Rows from a dataset:

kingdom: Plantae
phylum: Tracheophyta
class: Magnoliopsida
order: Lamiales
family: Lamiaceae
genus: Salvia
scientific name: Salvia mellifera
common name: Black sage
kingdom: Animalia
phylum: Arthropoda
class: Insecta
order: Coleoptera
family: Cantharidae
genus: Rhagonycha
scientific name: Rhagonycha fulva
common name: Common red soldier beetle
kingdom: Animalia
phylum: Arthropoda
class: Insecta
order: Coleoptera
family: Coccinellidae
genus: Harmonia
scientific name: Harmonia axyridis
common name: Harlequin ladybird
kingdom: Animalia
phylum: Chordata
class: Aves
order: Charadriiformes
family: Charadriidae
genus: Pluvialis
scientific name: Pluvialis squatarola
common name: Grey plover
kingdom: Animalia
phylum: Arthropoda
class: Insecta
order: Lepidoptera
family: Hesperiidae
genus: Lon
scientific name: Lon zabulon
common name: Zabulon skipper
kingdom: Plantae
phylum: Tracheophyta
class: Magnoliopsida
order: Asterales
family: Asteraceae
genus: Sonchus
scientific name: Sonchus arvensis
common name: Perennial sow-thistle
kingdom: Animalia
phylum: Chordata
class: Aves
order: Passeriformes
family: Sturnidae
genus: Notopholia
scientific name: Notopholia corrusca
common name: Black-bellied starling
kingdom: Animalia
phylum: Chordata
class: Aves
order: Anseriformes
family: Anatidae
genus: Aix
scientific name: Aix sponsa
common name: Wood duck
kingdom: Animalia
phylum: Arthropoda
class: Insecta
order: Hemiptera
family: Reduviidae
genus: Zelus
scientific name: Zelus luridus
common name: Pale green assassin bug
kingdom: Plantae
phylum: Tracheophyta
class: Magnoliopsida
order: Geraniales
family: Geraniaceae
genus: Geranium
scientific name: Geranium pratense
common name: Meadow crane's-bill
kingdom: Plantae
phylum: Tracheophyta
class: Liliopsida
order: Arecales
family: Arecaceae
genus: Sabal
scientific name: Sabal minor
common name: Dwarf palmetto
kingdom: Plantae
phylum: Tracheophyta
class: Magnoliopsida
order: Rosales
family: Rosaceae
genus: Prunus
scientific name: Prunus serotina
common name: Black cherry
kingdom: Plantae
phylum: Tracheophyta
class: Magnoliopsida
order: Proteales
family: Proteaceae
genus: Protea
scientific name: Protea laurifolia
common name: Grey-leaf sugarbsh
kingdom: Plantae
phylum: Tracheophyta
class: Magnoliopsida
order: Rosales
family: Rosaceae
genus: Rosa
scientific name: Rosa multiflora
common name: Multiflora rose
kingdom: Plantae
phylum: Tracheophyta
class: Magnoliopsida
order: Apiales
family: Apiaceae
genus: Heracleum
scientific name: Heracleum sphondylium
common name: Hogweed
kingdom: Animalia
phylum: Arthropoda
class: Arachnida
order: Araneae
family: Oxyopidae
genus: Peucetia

AIM OF THE EXERCISE:
Give back every line of the records above, word for word and in the same order, changing nothing.

TASK ANSWER:
kingdom: Plantae
phylum: Tracheophyta
class: Magnoliopsida
order: Lamiales
family: Lamiaceae
genus: Salvia
scientific name: Salvia mellifera
common name: Black sage
kingdom: Animalia
phylum: Arthropoda
class: Insecta
order: Coleoptera
family: Cantharidae
genus: Rhagonycha
scientific name: Rhagonycha fulva
common name: Common red soldier beetle
kingdom: Animalia
phylum: Arthropoda
class: Insecta
order: Coleoptera
family: Coccinellidae
genus: Harmonia
scientific name: Harmonia axyridis
common name: Harlequin ladybird
kingdom: Animalia
phylum: Chordata
class: Aves
order: Charadriiformes
family: Charadriidae
genus: Pluvialis
scientific name: Pluvialis squatarola
common name: Grey plover
kingdom: Animalia
phylum: Arthropoda
class: Insecta
order: Lepidoptera
family: Hesperiidae
genus: Lon
scientific name: Lon zabulon
common name: Zabulon skipper
kingdom: Plantae
phylum: Tracheophyta
class: Magnoliopsida
order: Asterales
family: Asteraceae
genus: Sonchus
scientific name: Sonchus arvensis
common name: Perennial sow-thistle
kingdom: Animalia
phylum: Chordata
class: Aves
order: Passeriformes
family: Sturnidae
genus: Notopholia
scientific name: Notopholia corrusca
common name: Black-bellied starling
kingdom: Animalia
phylum: Chordata
class: Aves
order: Anseriformes
family: Anatidae
genus: Aix
scientific name: Aix sponsa
common name: Wood duck
kingdom: Animalia
phylum: Arthropoda
class: Insecta
order: Hemiptera
family: Reduviidae
genus: Zelus
scientific name: Zelus luridus
common name: Pale green assassin bug
kingdom: Plantae
phylum: Tracheophyta
class: Magnoliopsida
order: Geraniales
family: Geraniaceae
genus: Geranium
scientific name: Geranium pratense
common name: Meadow crane's-bill
kingdom: Plantae
phylum: Tracheophyta
class: Liliopsida
order: Arecales
family: Arecaceae
genus: Sabal
scientific name: Sabal minor
common name: Dwarf palmetto
kingdom: Plantae
phylum: Tracheophyta
class: Magnoliopsida
order: Rosales
family: Rosaceae
genus: Prunus
scientific name: Prunus serotina
common name: Black cherry
kingdom: Plantae
phylum: Tracheophyta
class: Magnoliopsida
order: Proteales
family: Proteaceae
genus: Protea
scientific name: Protea laurifolia
common name: Grey-leaf sugarbsh
kingdom: Plantae
phylum: Tracheophyta
class: Magnoliopsida
order: Rosales
family: Rosaceae
genus: Rosa
scientific name: Rosa multiflora
common name: Multiflora rose
kingdom: Plantae
phylum: Tracheophyta
class: Magnoliopsida
order: Apiales
family: Apiaceae
genus: Heracleum
scientific name: Heracleum sphondylium
common name: Hogweed
kingdom: Animalia
phylum: Arthropoda
class: Arachnida
order: Araneae
family: Oxyopidae
genus: Peucetia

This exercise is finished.